- Thomson Reuters
United Airlines is in the middle of a public-relations nightmare.
In case you missed it, on April 10, a video showing aviation officers dragging a passenger off a flight went viral. The airline said it needed room on the overbooked plane for crew for another flight. When it couldn’t find enough volunteers, United selected the 69-year-old man, David Dao, and several other passengers to deplane.
Dao refused, and officers dragged him down the aisle and off the flight. He later went to the hospital for non-life-threatening injuries.
Some people are now threatening to boycott the airline, using the hashtag #BoycottUnited, which has over 3.5 million impressions on Twitter.
The research firm YouGov has been tracking consumer perceptions of United every day since July. It asked consumers to give the airline a likeability score from -100 to 100, with zero being neutral. It surveyed a total of 4,800 people daily from April 9 to 16 and found that United’s score had plunged to -64 from 1.8.
Despite the backlash, the incident and boycott likely won’t greatly affect United’s sales, Erich Joachimsthaler, CEO of the consultancy firm Vivaldi, told Business Insider.
He says the airline has a monopoly over certain routes, so many travelers will have no choice but to fly United. Those who buy flights through third-party discount sites like Kayak or Expedia also likely will want to get the cheapest tickets possible, even if it’s through an airline they dislike.
“If you live in Charlottesville, Virginia, you simply have no other way to go to LaGuardia unless you fly United,” Joachimsthaler said, referring to the airport in New York City.
The route monopoly is part of United’s strategy and largely a product of its 2010 merger with Continental Airlines, he said. Because of the consolidation, United can reduce competition while increasing fares.

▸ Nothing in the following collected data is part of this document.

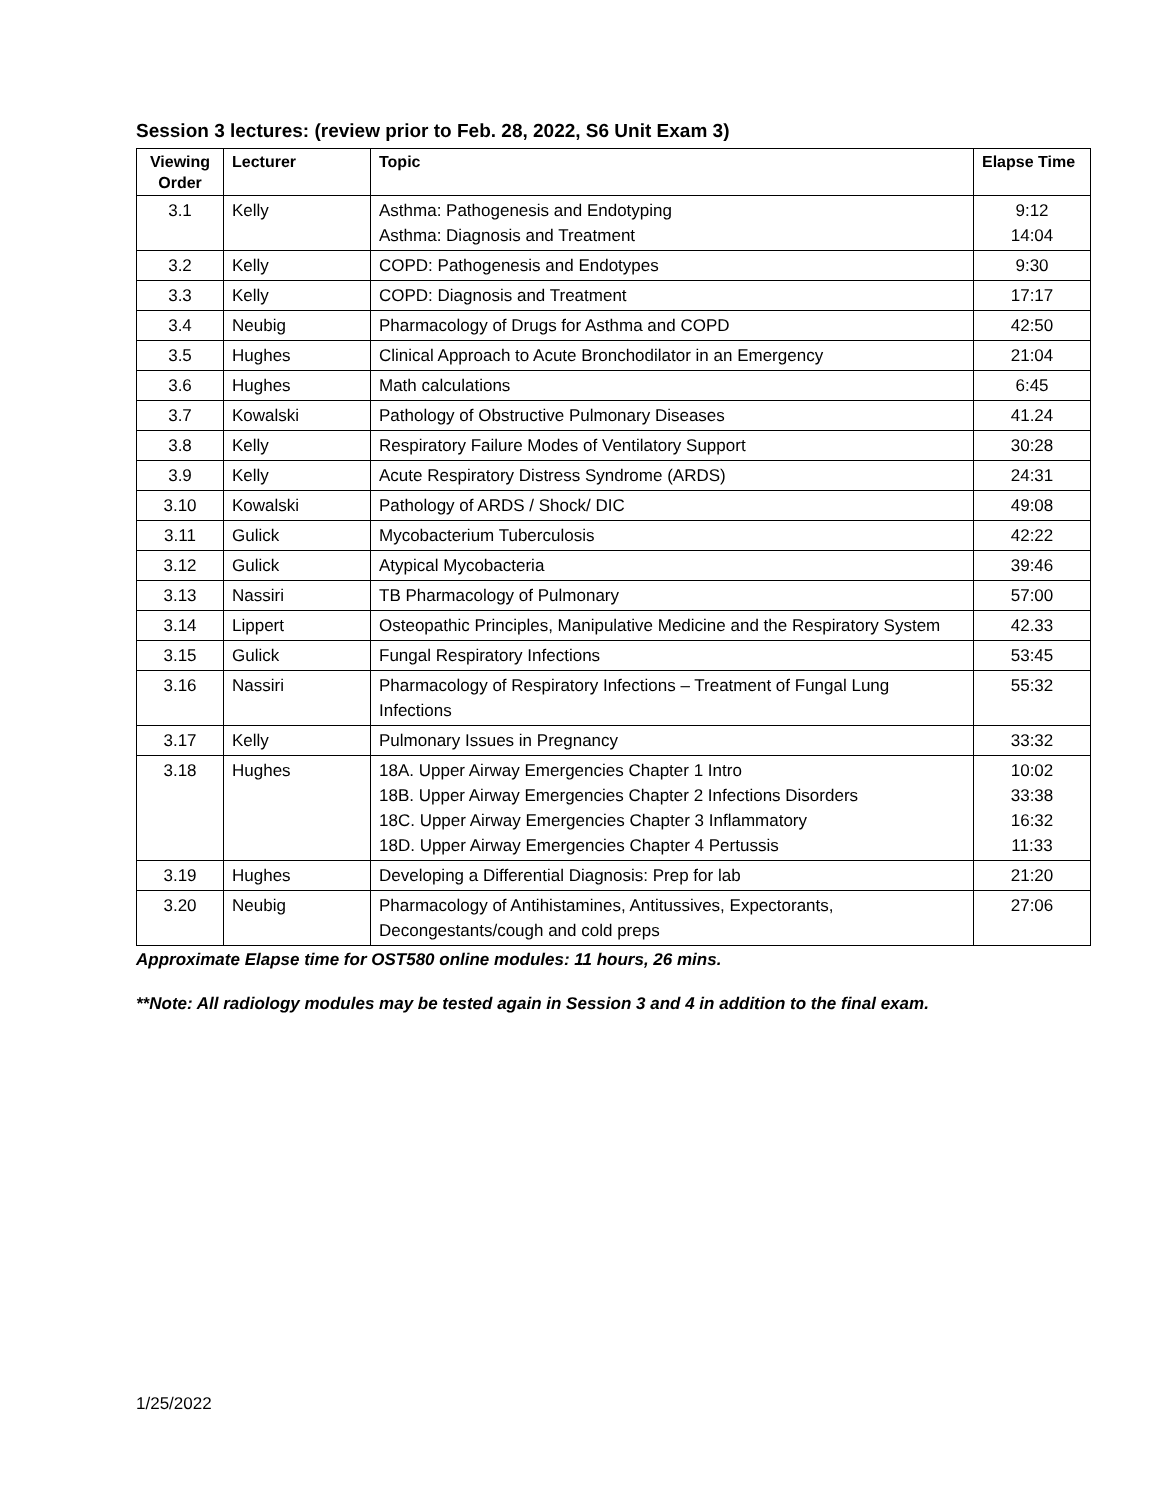Session 3 lectures: (review prior to Feb. 28, 2022, S6 Unit Exam 3)
| Viewing Order | Lecturer | Topic | Elapse Time |
| --- | --- | --- | --- |
| 3.1 | Kelly | Asthma: Pathogenesis and Endotyping Asthma: Diagnosis and Treatment | 9:12 14:04 |
| 3.2 | Kelly | COPD: Pathogenesis and Endotypes | 9:30 |
| 3.3 | Kelly | COPD: Diagnosis and Treatment | 17:17 |
| 3.4 | Neubig | Pharmacology of Drugs for Asthma and COPD | 42:50 |
| 3.5 | Hughes | Clinical Approach to Acute Bronchodilator in an Emergency | 21:04 |
| 3.6 | Hughes | Math calculations | 6:45 |
| 3.7 | Kowalski | Pathology of Obstructive Pulmonary Diseases | 41.24 |
| 3.8 | Kelly | Respiratory Failure Modes of Ventilatory Support | 30:28 |
| 3.9 | Kelly | Acute Respiratory Distress Syndrome (ARDS) | 24:31 |
| 3.10 | Kowalski | Pathology of ARDS / Shock/ DIC | 49:08 |
| 3.11 | Gulick | Mycobacterium Tuberculosis | 42:22 |
| 3.12 | Gulick | Atypical Mycobacteria | 39:46 |
| 3.13 | Nassiri | TB Pharmacology of Pulmonary | 57:00 |
| 3.14 | Lippert | Osteopathic Principles, Manipulative Medicine and the Respiratory System | 42.33 |
| 3.15 | Gulick | Fungal Respiratory Infections | 53:45 |
| 3.16 | Nassiri | Pharmacology of Respiratory Infections – Treatment of Fungal Lung Infections | 55:32 |
| 3.17 | Kelly | Pulmonary Issues in Pregnancy | 33:32 |
| 3.18 | Hughes | 18A. Upper Airway Emergencies Chapter 1 Intro 18B. Upper Airway Emergencies Chapter 2 Infections Disorders 18C. Upper Airway Emergencies Chapter 3 Inflammatory 18D. Upper Airway Emergencies Chapter 4 Pertussis | 10:02 33:38 16:32 11:33 |
| 3.19 | Hughes | Developing a Differential Diagnosis: Prep for lab | 21:20 |
| 3.20 | Neubig | Pharmacology of Antihistamines, Antitussives, Expectorants, Decongestants/cough and cold preps | 27:06 |
Approximate Elapse time for OST580 online modules: 11 hours, 26 mins.
**Note: All radiology modules may be tested again in Session 3 and 4 in addition to the final exam.
1/25/2022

This isn’t unique to United either – a dozen major airlines have merged in the past 12 years, and today about 80% of America’s air traffic is spread among four mega-carriers: United, American Airlines, Delta Air Lines and Southwest Airlines.
Joachimsthaler said people were reacting strongly to the video because most travelers could identify with Dao even if they hadn’t personally been dragged off a flight. The video taps into consumers’ growing dissatisfaction with airlines’ declining service standards, evident in their charging additional baggage fees or overbooking flights.

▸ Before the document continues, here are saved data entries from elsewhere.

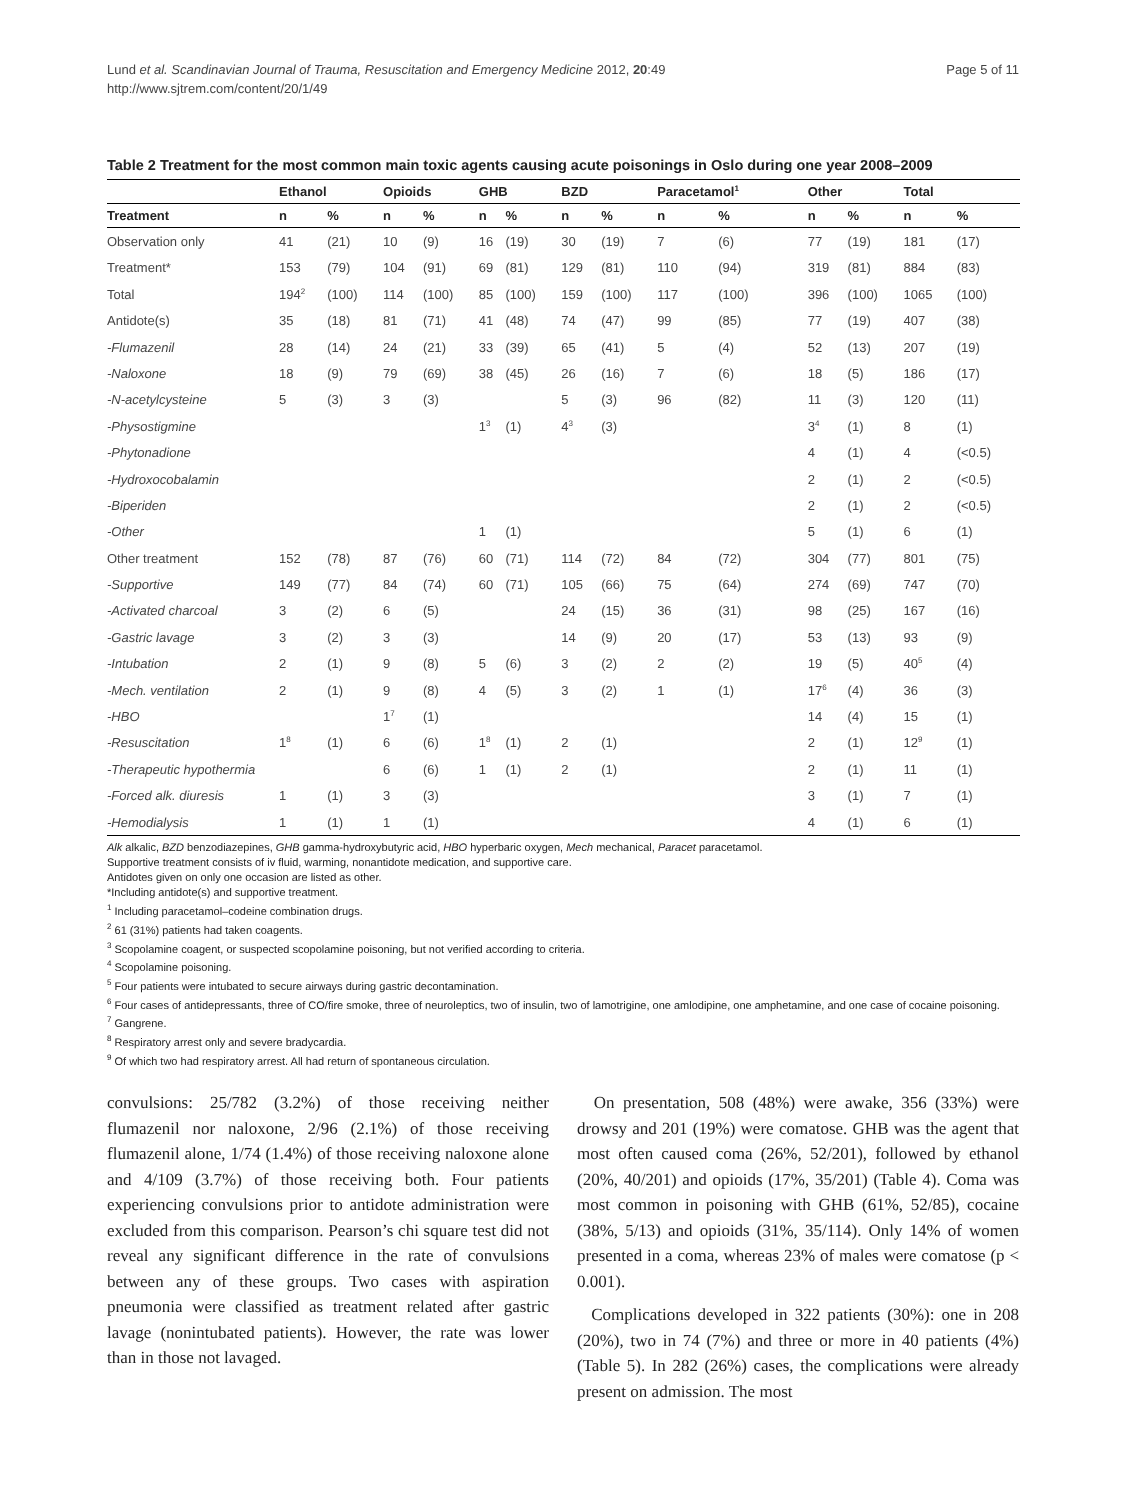Lund et al. Scandinavian Journal of Trauma, Resuscitation and Emergency Medicine 2012, 20:49
http://www.sjtrem.com/content/20/1/49
Page 5 of 11
Table 2 Treatment for the most common main toxic agents causing acute poisonings in Oslo during one year 2008–2009
| | Ethanol | | Opioids | | GHB | | BZD | | Paracetamol<sup>1</sup> | | Other | | Total | |
| --- | --- | --- | --- | --- | --- | --- | --- | --- | --- | --- | --- | --- | --- | --- |
| Treatment | n | % | n | % | n | % | n | % | n | % | n | % | n | % |
| Observation only | 41 | (21) | 10 | (9) | 16 | (19) | 30 | (19) | 7 | (6) | 77 | (19) | 181 | (17) |
| Treatment* | 153 | (79) | 104 | (91) | 69 | (81) | 129 | (81) | 110 | (94) | 319 | (81) | 884 | (83) |
| Total | 194<sup>2</sup> | (100) | 114 | (100) | 85 | (100) | 159 | (100) | 117 | (100) | 396 | (100) | 1065 | (100) |
| Antidote(s) | 35 | (18) | 81 | (71) | 41 | (48) | 74 | (47) | 99 | (85) | 77 | (19) | 407 | (38) |
| -Flumazenil | 28 | (14) | 24 | (21) | 33 | (39) | 65 | (41) | 5 | (4) | 52 | (13) | 207 | (19) |
| -Naloxone | 18 | (9) | 79 | (69) | 38 | (45) | 26 | (16) | 7 | (6) | 18 | (5) | 186 | (17) |
| -N-acetylcysteine | 5 | (3) | 3 | (3) | | | 5 | (3) | 96 | (82) | 11 | (3) | 120 | (11) |
| -Physostigmine | | | | | 1<sup>3</sup> | (1) | 4<sup>3</sup> | (3) | | | 3<sup>4</sup> | (1) | 8 | (1) |
| -Phytonadione | | | | | | | | | | | 4 | (1) | 4 | (<0.5) |
| -Hydroxocobalamin | | | | | | | | | | | 2 | (1) | 2 | (<0.5) |
| -Biperiden | | | | | | | | | | | 2 | (1) | 2 | (<0.5) |
| -Other | | | | | 1 | (1) | | | | | 5 | (1) | 6 | (1) |
| Other treatment | 152 | (78) | 87 | (76) | 60 | (71) | 114 | (72) | 84 | (72) | 304 | (77) | 801 | (75) |
| -Supportive | 149 | (77) | 84 | (74) | 60 | (71) | 105 | (66) | 75 | (64) | 274 | (69) | 747 | (70) |
| -Activated charcoal | 3 | (2) | 6 | (5) | | | 24 | (15) | 36 | (31) | 98 | (25) | 167 | (16) |
| -Gastric lavage | 3 | (2) | 3 | (3) | | | 14 | (9) | 20 | (17) | 53 | (13) | 93 | (9) |
| -Intubation | 2 | (1) | 9 | (8) | 5 | (6) | 3 | (2) | 2 | (2) | 19 | (5) | 40<sup>5</sup> | (4) |
| -Mech. ventilation | 2 | (1) | 9 | (8) | 4 | (5) | 3 | (2) | 1 | (1) | 17<sup>6</sup> | (4) | 36 | (3) |
| -HBO | | | 1<sup>7</sup> | (1) | | | | | | | 14 | (4) | 15 | (1) |
| -Resuscitation | 1<sup>8</sup> | (1) | 6 | (6) | 1<sup>8</sup> | (1) | 2 | (1) | | | 2 | (1) | 12<sup>9</sup> | (1) |
| -Therapeutic hypothermia | | | 6 | (6) | 1 | (1) | 2 | (1) | | | 2 | (1) | 11 | (1) |
| -Forced alk. diuresis | 1 | (1) | 3 | (3) | | | | | | | 3 | (1) | 7 | (1) |
| -Hemodialysis | 1 | (1) | 1 | (1) | | | | | | | 4 | (1) | 6 | (1) |
Alk alkalic, BZD benzodiazepines, GHB gamma-hydroxybutyric acid, HBO hyperbaric oxygen, Mech mechanical, Paracet paracetamol.
Supportive treatment consists of iv fluid, warming, nonantidote medication, and supportive care.
Antidotes given on only one occasion are listed as other.
*Including antidote(s) and supportive treatment.
<sup>1</sup> Including paracetamol–codeine combination drugs.
<sup>2</sup> 61 (31%) patients had taken coagents.
<sup>3</sup> Scopolamine coagent, or suspected scopolamine poisoning, but not verified according to criteria.
<sup>4</sup> Scopolamine poisoning.
<sup>5</sup> Four patients were intubated to secure airways during gastric decontamination.
<sup>6</sup> Four cases of antidepressants, three of CO/fire smoke, three of neuroleptics, two of insulin, two of lamotrigine, one amlodipine, one amphetamine, and one case of cocaine poisoning.
<sup>7</sup> Gangrene.
<sup>8</sup> Respiratory arrest only and severe bradycardia.
<sup>9</sup> Of which two had respiratory arrest. All had return of spontaneous circulation.
convulsions: 25/782 (3.2%) of those receiving neither flumazenil nor naloxone, 2/96 (2.1%) of those receiving flumazenil alone, 1/74 (1.4%) of those receiving naloxone alone and 4/109 (3.7%) of those receiving both. Four patients experiencing convulsions prior to antidote administration were excluded from this comparison. Pearson’s chi square test did not reveal any significant difference in the rate of convulsions between any of these groups. Two cases with aspiration pneumonia were classified as treatment related after gastric lavage (nonintubated patients). However, the rate was lower than in those not lavaged.
On presentation, 508 (48%) were awake, 356 (33%) were drowsy and 201 (19%) were comatose. GHB was the agent that most often caused coma (26%, 52/201), followed by ethanol (20%, 40/201) and opioids (17%, 35/201) (Table 4). Coma was most common in poisoning with GHB (61%, 52/85), cocaine (38%, 5/13) and opioids (31%, 35/114). Only 14% of women presented in a coma, whereas 23% of males were comatose (p < 0.001).
Complications developed in 322 patients (30%): one in 208 (20%), two in 74 (7%) and three or more in 40 patients (4%) (Table 5). In 282 (26%) cases, the complications were already present on admission. The most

“This is not about overbooking. I think the incident is about airline bullying,” he said. “We have all experienced airline bullying in one form or another. In this case, the airline bullying not only went way out of control, it also happened with an airline that has a history of real customer-service problems. It’s an issue that has come to the forefront of American travelers’ minds.”

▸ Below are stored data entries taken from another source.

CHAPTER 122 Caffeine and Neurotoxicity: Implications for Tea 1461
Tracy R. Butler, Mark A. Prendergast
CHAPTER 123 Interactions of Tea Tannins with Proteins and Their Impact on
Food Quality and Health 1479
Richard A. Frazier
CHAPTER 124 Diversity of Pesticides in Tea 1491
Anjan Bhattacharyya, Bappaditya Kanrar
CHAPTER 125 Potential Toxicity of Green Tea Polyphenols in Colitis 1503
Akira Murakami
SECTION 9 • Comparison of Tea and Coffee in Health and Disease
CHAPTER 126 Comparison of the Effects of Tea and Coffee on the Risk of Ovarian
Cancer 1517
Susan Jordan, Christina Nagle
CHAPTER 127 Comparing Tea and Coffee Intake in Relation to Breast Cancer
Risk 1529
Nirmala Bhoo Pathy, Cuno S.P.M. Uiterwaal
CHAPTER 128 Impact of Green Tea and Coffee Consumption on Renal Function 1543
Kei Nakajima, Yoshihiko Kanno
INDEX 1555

Though the United incident may not hurt the airline’s sales, Joachimsthaler predicts it will still have ripple effects that could make the airline less efficient on a daily basis.
“The NPS ratings will continue to go down and spiral, and now consumers will be extremely sensitized for anything that will occur on flights,” he said.
United CEO Oscar Munoz first responded to the incident by calling Dao “disruptive” and “belligerent,” but he apologized a day later. Joachimsthaler said this was the wrong response because it treated the incident as a PR crisis rather than a systemic issue within United.
“It reinforces United’s posture of having a do-nothing attitude and that they are just providing lip service to the press,” he said. “And even though they are being punished thanks to social media and iPhones, they are not suffering the harm, because it will not affect sales – not even in the short term.”